После бомбежек Хиросимы и Нагасаки, в которых США продемонстрировали миру всю разрушительную силу нового оружия, стало ясно: США применят ядерную бомбу против СССР без малейших колебаний. Собственно говоря, первый залп той «холодной войны» прозвучал там, где, вполне возможно, прозвучит первый залп новой, «горячей войны» – он грохнул в Иране, в 1946 году. Тогда от СССР в ультимативной форме потребовали оставить север Ирана, который советские войска заняли во время Великой Отечественной войны – в противном случае США пригрозили разбомбить советские базы в Иране. Пришлось отступать.

[67]67
  Vis vi repellitur – Насилие отражается силой.


[Закрыть]

Поэтому задачей СССР при создании первых реакторов была скорость, скорость и только скорость. Никто о производстве электроэнергии на этих быстрых реакторах даже и не думал – до БН-600 еще надо было ждать долгие 30 лет. Об их собственном энергопотреблении военные заботились весьма мало, точнее никак, и первые военные и исследовательские реакторы в СССР и в США энергию не только не производили, но и неслабо в себя потребляли. При этом все движения по Атомному проекту надо было делать скрытно и не привлекая внимания США.
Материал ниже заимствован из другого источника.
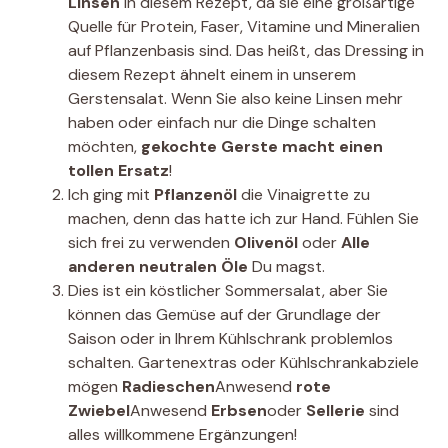
Linsen
In diesem Rezept, da sie eine großartige
Quelle für Protein, Faser, Vitamine und Mineralien
auf Pflanzenbasis sind. Das heißt, das Dressing in
diesem Rezept ähnelt einem in unserem
Gerstensalat. Wenn Sie also keine Linsen mehr
haben oder einfach nur die Dinge schalten
möchten,
gekochte Gerste macht einen
tollen Ersatz
!
Ich ging mit
Pflanzenöl
die Vinaigrette zu
machen, denn das hatte ich zur Hand. Fühlen Sie
sich frei zu verwenden
Olivenöl
oder
Alle
anderen neutralen Öle
Du magst.
Dies ist ein köstlicher Sommersalat, aber Sie
können das Gemüse auf der Grundlage der
Saison oder in Ihrem Kühlschrank problemlos
schalten. Gartenextras oder Kühlschrankabziele
mögen
Radieschen
Anwesend
rote
Zwiebel
Anwesend
Erbsen
oder
Sellerie
sind
alles willkommene Ergänzungen!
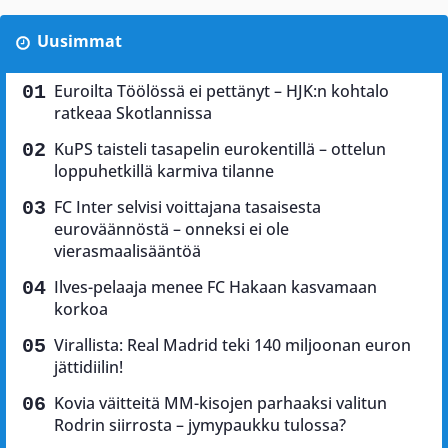
Uusimmat
Euroilta Töölössä ei pettänyt – HJK:n kohtalo
ratkeaa Skotlannissa
KuPS taisteli tasapelin eurokentillä – ottelun
loppuhetkillä karmiva tilanne
FC Inter selvisi voittajana tasaisesta
euroväännöstä – onneksi ei ole
vierasmaalisääntöä
Ilves-pelaaja menee FC Hakaan kasvamaan
korkoa
Virallista: Real Madrid teki 140 miljoonan euron
jättidiilin!
Kovia väitteitä MM-kisojen parhaaksi valitun
Rodrin siirrosta – jymypaukku tulossa?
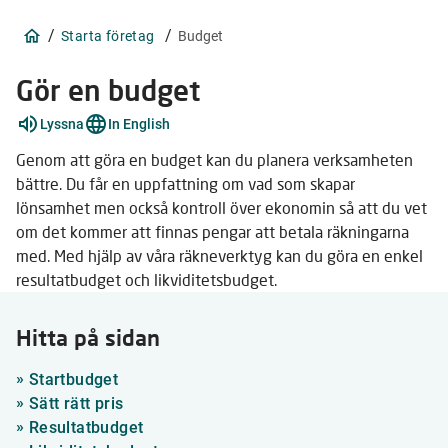
/
/
Starta företag
Budget
Gör en budget
Förklara
Lyssna
In English
ord
7
Genom att göra en budget kan du planera verksamheten
stycken
bättre. Du får en uppfattning om vad som skapar
lönsamhet men också kontroll över ekonomin så att du vet
om det kommer att finnas pengar att betala räkningarna
med. Med hjälp av våra räkneverktyg kan du göra en enkel
resultatbudget och likviditetsbudget.
Hitta på sidan
»
Startbudget
»
Sätt rätt pris
»
Resultatbudget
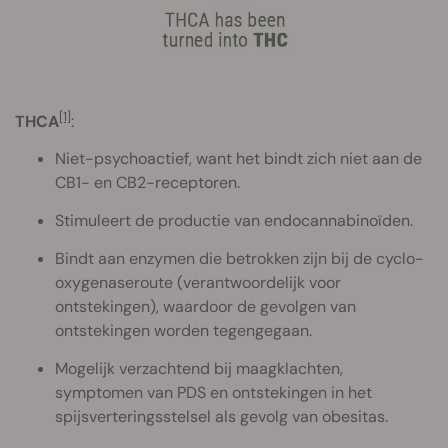
[1]
THCA
:
Niet-psychoactief, want het bindt zich niet aan de
CB1- en CB2-receptoren.
Stimuleert de productie van endocannabinoïden.
Bindt aan enzymen die betrokken zijn bij de cyclo-
oxygenaseroute (verantwoordelijk voor
ontstekingen), waardoor de gevolgen van
ontstekingen worden tegengegaan.
Mogelijk verzachtend bij maagklachten,
symptomen van PDS en ontstekingen in het
spijsverteringsstelsel als gevolg van obesitas.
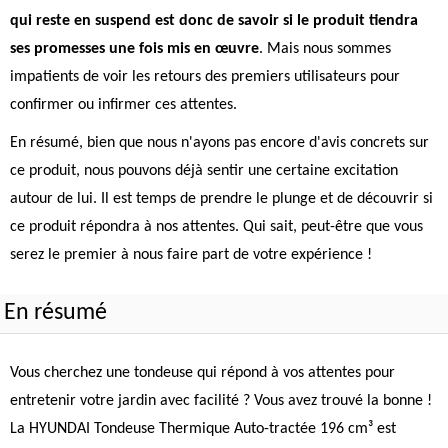
qui reste en suspend est donc de savoir si le produit tiendra
ses promesses une fois mis en œuvre
. Mais nous sommes
impatients de voir les retours des premiers utilisateurs pour
confirmer ou infirmer ces attentes.
En résumé, bien que nous n'ayons pas encore d'avis concrets sur
ce produit, nous pouvons déjà sentir une certaine excitation
autour de lui. Il est temps de prendre le plunge et de découvrir si
ce produit répondra à nos attentes. Qui sait, peut-être que vous
serez le premier à nous faire part de votre expérience !
En résumé
Vous cherchez une tondeuse qui répond à vos attentes pour
entretenir votre jardin avec facilité ? Vous avez trouvé la bonne !
La HYUNDAI Tondeuse Thermique Auto-tractée 196 cm³ est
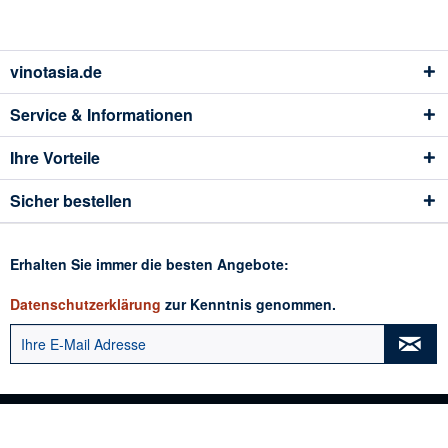
vinotasia.de
Service & Informationen
Ihre Vorteile
Sicher bestellen
Erhalten Sie immer die besten Angebote:
Datenschutzerklärung
zur Kenntnis genommen.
Даже выбор строительной площадки под знаменитый сейчас комбинат «Маяк», тогда включавший в себя лишь первый ураново-графитный реактор на быстрых нейтронах «Аннушка» (А-1), осуществляли исходя из потребностей как-то скрыто организовать принудительное охлаждение первого советского промышленного реактора и спрятать его от посторонних глаз. Озеро Кызыл-Таш на Южном Урале было указано как хороший вариант самим Курчатовым: охлаждаемый градирней реактор был бы виден зимой с воздуха по пару, а при использовании озера без градирни пар был бы уже не столь отчетливо виден на аэрофотоснимках. Ну и общая удаленность и от границ, и от собственных городов тоже дополняла картину общей секретности проекта.

Что интересно, проект «Аннушка» был совершенно отличным от американских реакторов-наработчиков плутония. Для «Аннушки» советские инженеры выбрали вариант компоновки не с горизонтальными, а с вертикальными каналами для уранового топлива и замедлителя. То есть, как и в случае тетрафторида урана вместо закиси-окиси урана, инженерные решения советского атомного проекта были не идентичными, не параллельными, а строго перпендикулярными американскому проекту «Манхэттен». Который-то и американским можно назвать сугубо условно – нефтяной динозавр по жизни пользовался услугами «импортных» ученых. Свои-то ученые на американской земле почему-то росли плохо, а рожала она по большей степени таких «гуманистов», как генерал Гровс.

Этот вариант компоновки активной зоны реактора «Аннушки» (с вертикальными каналами) сыграет с реактором злую шутку чуть позже, но и одновременно послужит лекалами для почти всех энергетических реакторов будущего. Вертикальные каналы позволят очень легко в будущем нагревать воду внутри корпуса реактора. Однако пока про мегаватты ядерных станций еще никто не думал. Стране надо было собрать бомбу.


Игорь Курчатов в молодости. Потом его будут звать просто – Борода.

Основной «полезностью» такого реакторного энергетического непотребства на момент конца 1940-х годов была возможность быстрого превращения в таких реакторах-наработчиках природного изотопа урана 238U в изотоп плутония 239Pu. «Толстого парня в тапках» там вовсю мутировали в военного террориста Джокера.

Как мы помним, процесс разделения изотопов урана на высокопроизводительных центрифугах был освоен гораздо позднее, только в 1960-е годы. В 1940-е же годы изотопы урана приходилось разделять жутко непроизводительными химическим, электромагнитным и газодиффузионным способами.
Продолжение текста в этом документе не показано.